YOUR ASSIGNMENT
Render this sentence from the forum thread on Darfur in Spanish: "I think more horrors are happening in Africa than in Afghanistan or Iraq."

SOURCE PASSAGE
A quick refresher course on the history of current events in Sudan's Darfur region.


----------



## Gunny

Hell, I finally found an issue I agree with Obama on.  Will wonders never cease?


----------



## akiboy

And we have countries like China backing the Sudanese "regime" for their own bullshit agenda. Yeah , China does have a history of backing sore losers(read N.K , Pakistan , Iran and a group of anti-US third world countries.)


----------



## Gunny

akiboy said:


> And we have countries like China backing the Sudanese "regime" for their own bullshit agenda. Yeah , China does have a history of backing sore losers(read N.K , Pakistan , Iran and a group of anti-US third world countries.)



Looks like they picked a sure bet this time.  A government with a modernized military slaughtering what villagers who live in huts and shacks.


----------



## Gurdari

akiboy said:


> And we have countries like China backing the Sudanese "regime" for their own bullshit agenda. Yeah , China does have a history of backing sore losers(read N.K , Pakistan , Iran and a group of anti-US third world countries.)



You sound like you would be bothered by the US backing of other groups?
Why do you think there are 'anti-US' nations in the third world? Do they hate freedom?


----------



## onedomino

Gurdari said:


> You sound like you would be bothered by the US backing of other groups?
> Why do you think there are 'anti-US' nations in the third world? Do they hate freedom?


What are you talking about? Akiboy is an Indian living in Dubai and he is referring to China backing anti US regimes. And yes, the regimes in NK and Iran "hate freedom." If there was freedom in NK and Iran, where do you suppose Dear Leader and the Mullahs would be?


----------



## iegeee

To be honest, I dont think a diplomatic solution will solve anything in Sudan. The Sudanese President and his followers share a passion to achieve their goal. They only want to preserve and prosper Arab people only. I think an actual military solution taking over the leadership is what is needed. I know that US and UN are already in other war fronts but that doesn't change the solution of the problem. I think more horrors are happening in Africa than in Afghanistan or Iraq. According to the leadership in those countries, they just want westerners out of their land. They are actually fighting against us as Americans and not us as defenders of the Iraqi people. 
In Africa, they want to remove the black African people of Sudan. They literally want to annihilate all. It not like people can change their mind. Sudanese leadership have a common goal and will not stop unless stopped. I think this is one of the few occasions in world history that a military force needs to be activated to stop what is going on. There is no other option but war. These people are murderers and have no sympathy for the families they are breaking and the lives they are ruining.

RAW DATA

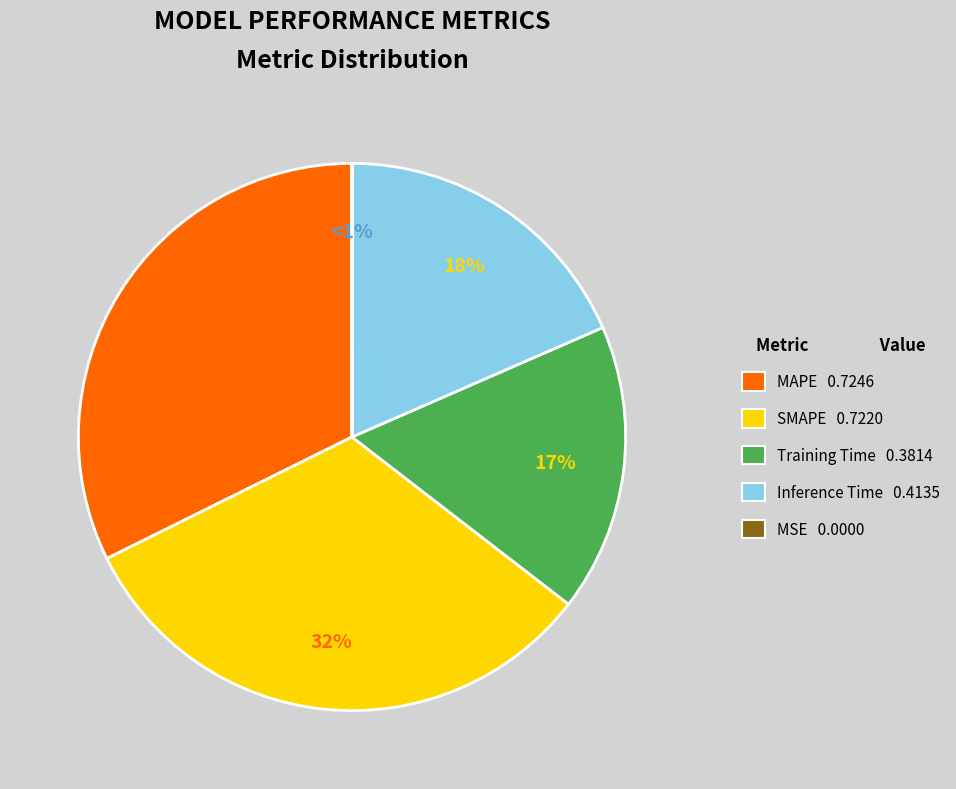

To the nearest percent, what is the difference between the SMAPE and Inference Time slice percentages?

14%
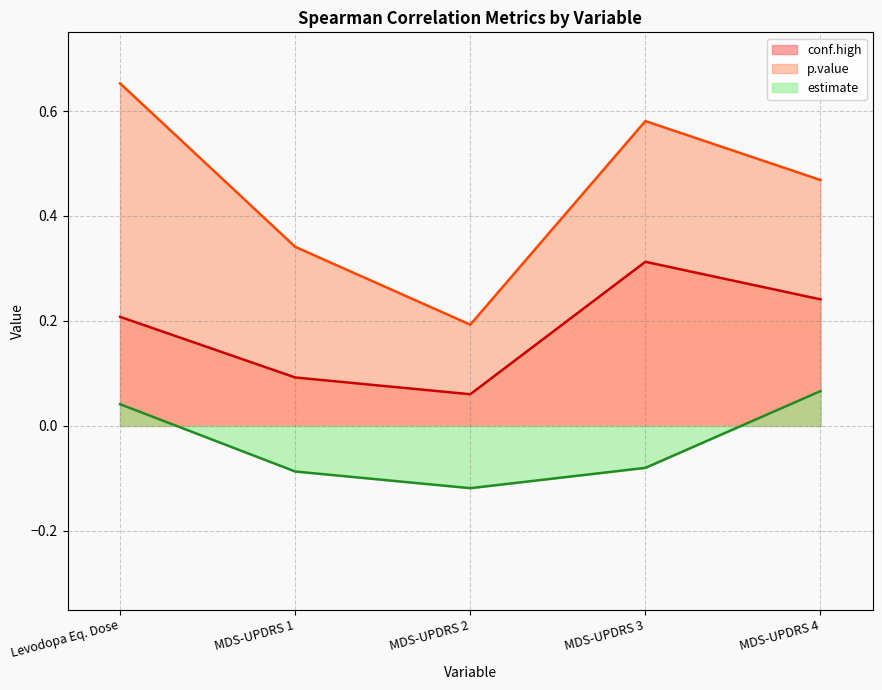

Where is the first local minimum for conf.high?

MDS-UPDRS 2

RESPONSE
Creo que están ocurriendo más horrores en África que en Afganistán o Irak.